Find each line in the data below that contains the word "efficiently", and copy those lines.

[Start of Listed entries]

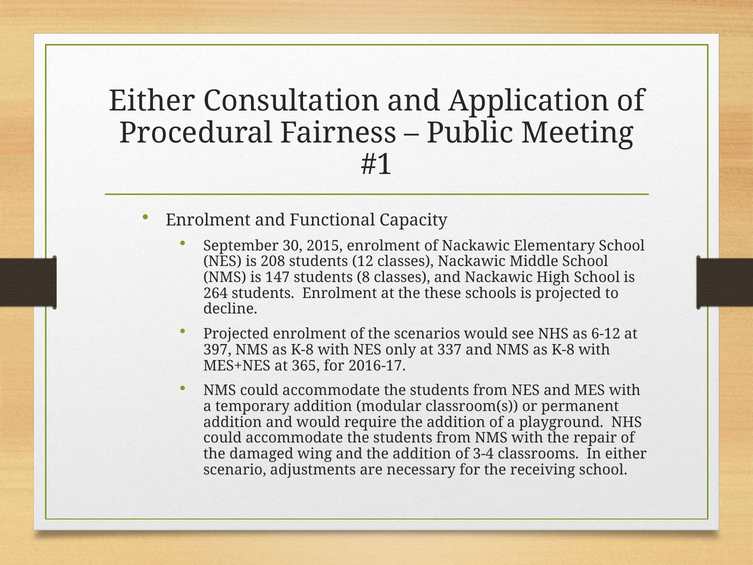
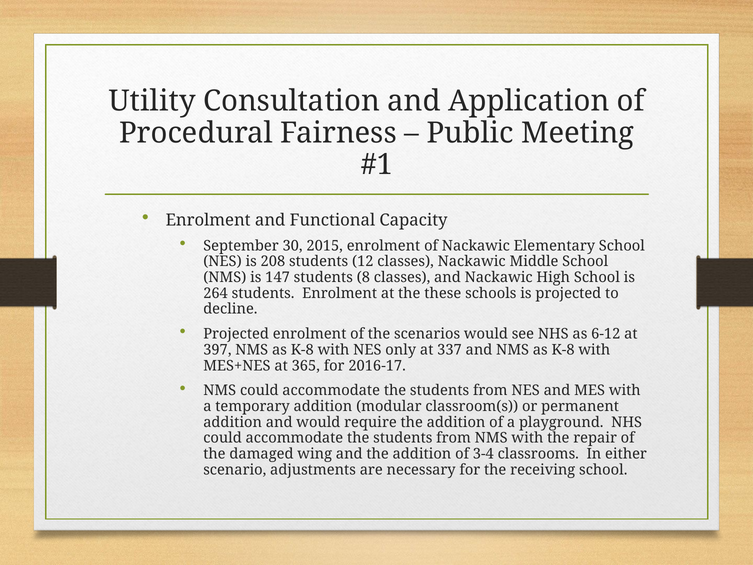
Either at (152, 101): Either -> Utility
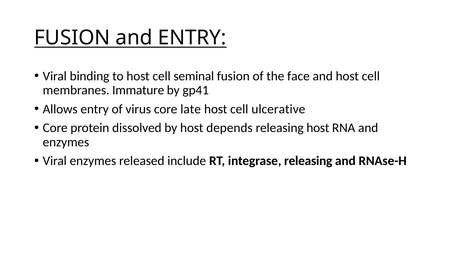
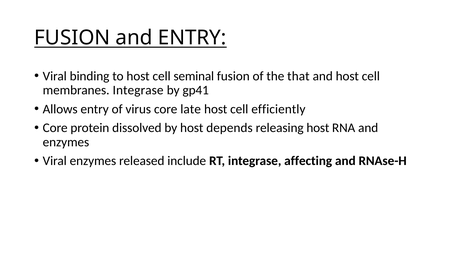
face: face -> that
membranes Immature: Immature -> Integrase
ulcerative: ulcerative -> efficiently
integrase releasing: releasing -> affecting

[End of Listed entries]

### Result of this exercise:
ulcerative: ulcerative -> efficiently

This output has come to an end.